Publisher: Amulet Books
Published: April 16th, 2019
Genres: Young Adult Fiction, Historical Fiction, Fantasy, Retellings
My Rating: 4.5 Stars
Seventeen-year-old Edgar Poe counts down the days until he can escape his foster family—the wealthy Allans of Richmond, Virginia. He hungers for his upcoming life as a student at the prestigious new university, almost as much as he longs to marry his beloved Elmira Royster. However, on the brink of his departure, all his plans go awry when a macabre Muse named Lenore appears to him. Muses are frightful creatures that lead Artists down a path of ruin and disgrace, and no respectable person could possibly understand or accept them. But Lenore steps out of the shadows with one request: “Let them see me!”
Firstly, I would like to give a very special thank you to Netgalley for giving me a copy of this book in exchange for an honest review.
I adore Edgar Allan Poe and was thrilled I received a copy of this from Netgalley. I hope my tardiness in actually finishing this book and writing my review does not take away from how much I honestly loved this dark yet inspiring dramatization of the life of young Edgar Allan Poe.
Usually, with Poe media, we get late twenties Poe, a man who was eulogized in the press by people who didn’t like him so they painted him in an incredibly unflattering light. Sadly a light that still shines on his brilliant creator over a hundred years after his mysterious death.
I loved all the allegory of expressing art or leaning in and understanding what you want to create. I also love that Winters didn’t try to shove Poe into just the dark gothic box he gets placed in so often. The book is filled with wordplay of well known Poe works– The Raven in particular. This book explores Poe’s early life, his home with the Allans and how his adopted family shaped everything about how he became.
I loved the dual narrative. Edgar and his muse talking about the fire to create. With Edgar, we get more day to day traditional narrative, but with the muse, we get this beautiful poetic song so much like Poe’s writing and I adored every moment of the story.

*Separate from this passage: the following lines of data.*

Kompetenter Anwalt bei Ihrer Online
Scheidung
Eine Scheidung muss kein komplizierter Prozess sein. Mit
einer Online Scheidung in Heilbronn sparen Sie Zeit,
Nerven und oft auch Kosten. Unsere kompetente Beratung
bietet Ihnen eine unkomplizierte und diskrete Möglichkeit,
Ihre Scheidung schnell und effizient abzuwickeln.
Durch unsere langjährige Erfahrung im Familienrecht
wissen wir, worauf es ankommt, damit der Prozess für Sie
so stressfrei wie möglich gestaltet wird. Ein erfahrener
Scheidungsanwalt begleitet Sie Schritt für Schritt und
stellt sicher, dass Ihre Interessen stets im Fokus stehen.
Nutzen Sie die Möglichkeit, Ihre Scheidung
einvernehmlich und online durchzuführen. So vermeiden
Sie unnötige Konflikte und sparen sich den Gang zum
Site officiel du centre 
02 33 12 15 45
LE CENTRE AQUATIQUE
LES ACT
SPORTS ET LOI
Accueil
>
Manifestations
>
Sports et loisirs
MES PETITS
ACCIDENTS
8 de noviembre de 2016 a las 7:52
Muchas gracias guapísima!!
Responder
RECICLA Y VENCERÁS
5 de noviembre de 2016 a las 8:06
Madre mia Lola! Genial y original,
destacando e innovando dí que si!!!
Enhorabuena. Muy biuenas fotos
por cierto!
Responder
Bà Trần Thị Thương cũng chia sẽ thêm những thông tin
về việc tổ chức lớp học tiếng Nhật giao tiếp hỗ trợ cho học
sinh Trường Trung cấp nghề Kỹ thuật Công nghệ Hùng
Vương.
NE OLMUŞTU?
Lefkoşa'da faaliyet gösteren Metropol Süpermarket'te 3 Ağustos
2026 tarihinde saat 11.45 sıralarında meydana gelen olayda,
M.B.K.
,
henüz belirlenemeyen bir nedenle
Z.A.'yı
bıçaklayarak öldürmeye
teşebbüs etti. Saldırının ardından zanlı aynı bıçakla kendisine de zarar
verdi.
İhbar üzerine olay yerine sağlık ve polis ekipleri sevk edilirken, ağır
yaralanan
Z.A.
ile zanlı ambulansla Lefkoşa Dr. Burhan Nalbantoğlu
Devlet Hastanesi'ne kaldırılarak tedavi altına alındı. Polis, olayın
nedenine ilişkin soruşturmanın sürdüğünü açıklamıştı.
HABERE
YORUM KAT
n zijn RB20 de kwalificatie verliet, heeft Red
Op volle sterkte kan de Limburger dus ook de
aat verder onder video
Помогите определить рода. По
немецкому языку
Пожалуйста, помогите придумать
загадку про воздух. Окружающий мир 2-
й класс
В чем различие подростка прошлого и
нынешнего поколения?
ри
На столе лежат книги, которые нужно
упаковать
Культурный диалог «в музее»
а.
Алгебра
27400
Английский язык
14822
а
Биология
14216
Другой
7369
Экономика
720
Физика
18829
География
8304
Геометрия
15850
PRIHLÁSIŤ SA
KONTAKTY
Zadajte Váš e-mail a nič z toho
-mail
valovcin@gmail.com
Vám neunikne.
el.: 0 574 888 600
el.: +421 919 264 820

There is only so much we can know about historical people. We only have receipts and second-hand accounts of how people were at age 16, 17, 18. We’ll never truly know what Poe was like as a college student, but we can make assumptions, and I think this book paints a close to true life portrait Poe’s time at the Univerity of Virginia. I love the idea of dueling muses and trying to figure out your place. Poe was so complicated, and I loved how Winters played the different parts of Poe against each other.
As we approach spooky season, I’m going to highly recommend this novel to my friends out there looking for something that’s not scary, but still dark. This book is worth picking up and checking out if you’re interested in Poe.